THE TASK »
Count the lines in the rows below that contain the string "rejects", treating case as significant. Reply with the number only.

DATA FOR THIS TASK »
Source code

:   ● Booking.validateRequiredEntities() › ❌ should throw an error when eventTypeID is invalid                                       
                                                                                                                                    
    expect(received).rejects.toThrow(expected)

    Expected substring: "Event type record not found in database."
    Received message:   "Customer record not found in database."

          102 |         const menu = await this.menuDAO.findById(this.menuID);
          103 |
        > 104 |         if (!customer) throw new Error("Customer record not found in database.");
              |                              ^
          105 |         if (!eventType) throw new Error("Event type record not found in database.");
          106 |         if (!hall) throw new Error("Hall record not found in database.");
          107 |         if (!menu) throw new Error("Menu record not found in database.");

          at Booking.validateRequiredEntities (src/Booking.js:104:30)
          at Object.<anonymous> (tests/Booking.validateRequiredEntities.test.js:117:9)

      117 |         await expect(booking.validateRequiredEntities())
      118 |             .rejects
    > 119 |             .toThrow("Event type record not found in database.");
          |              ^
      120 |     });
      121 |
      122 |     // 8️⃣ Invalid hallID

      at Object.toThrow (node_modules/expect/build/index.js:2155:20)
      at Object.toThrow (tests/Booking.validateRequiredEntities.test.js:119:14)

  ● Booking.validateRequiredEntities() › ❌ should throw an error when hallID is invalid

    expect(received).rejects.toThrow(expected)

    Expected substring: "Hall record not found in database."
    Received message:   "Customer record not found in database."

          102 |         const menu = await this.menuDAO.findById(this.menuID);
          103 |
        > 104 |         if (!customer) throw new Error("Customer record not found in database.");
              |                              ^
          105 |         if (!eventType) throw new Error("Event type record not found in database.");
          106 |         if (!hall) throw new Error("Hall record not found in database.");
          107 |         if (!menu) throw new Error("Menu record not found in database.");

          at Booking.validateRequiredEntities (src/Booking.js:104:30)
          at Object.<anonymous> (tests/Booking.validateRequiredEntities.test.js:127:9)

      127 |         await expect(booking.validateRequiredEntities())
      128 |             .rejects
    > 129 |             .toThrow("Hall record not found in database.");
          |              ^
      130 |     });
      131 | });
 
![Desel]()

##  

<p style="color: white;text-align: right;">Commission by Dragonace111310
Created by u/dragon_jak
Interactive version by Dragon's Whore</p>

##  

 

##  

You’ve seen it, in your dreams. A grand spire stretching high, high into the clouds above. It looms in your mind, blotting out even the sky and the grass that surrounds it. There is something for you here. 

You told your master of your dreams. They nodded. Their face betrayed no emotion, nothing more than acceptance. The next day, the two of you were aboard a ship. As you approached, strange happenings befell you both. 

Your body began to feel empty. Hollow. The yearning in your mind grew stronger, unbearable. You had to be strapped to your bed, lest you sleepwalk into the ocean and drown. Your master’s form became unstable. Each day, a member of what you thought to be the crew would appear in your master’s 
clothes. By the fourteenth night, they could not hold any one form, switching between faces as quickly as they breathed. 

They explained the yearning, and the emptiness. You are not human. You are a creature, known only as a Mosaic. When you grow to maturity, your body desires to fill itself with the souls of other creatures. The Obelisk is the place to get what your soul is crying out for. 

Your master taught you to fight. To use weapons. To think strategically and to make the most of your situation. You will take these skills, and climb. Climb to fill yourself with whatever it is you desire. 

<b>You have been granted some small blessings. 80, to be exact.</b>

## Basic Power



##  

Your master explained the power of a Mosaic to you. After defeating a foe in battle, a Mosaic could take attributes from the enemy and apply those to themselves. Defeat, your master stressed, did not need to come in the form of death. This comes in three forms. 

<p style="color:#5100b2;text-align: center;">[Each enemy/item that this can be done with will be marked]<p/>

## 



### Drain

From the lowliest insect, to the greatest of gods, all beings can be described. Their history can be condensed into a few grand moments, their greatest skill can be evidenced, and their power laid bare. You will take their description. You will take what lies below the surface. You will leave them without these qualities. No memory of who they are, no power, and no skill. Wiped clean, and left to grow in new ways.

ANSWER SPACE »
4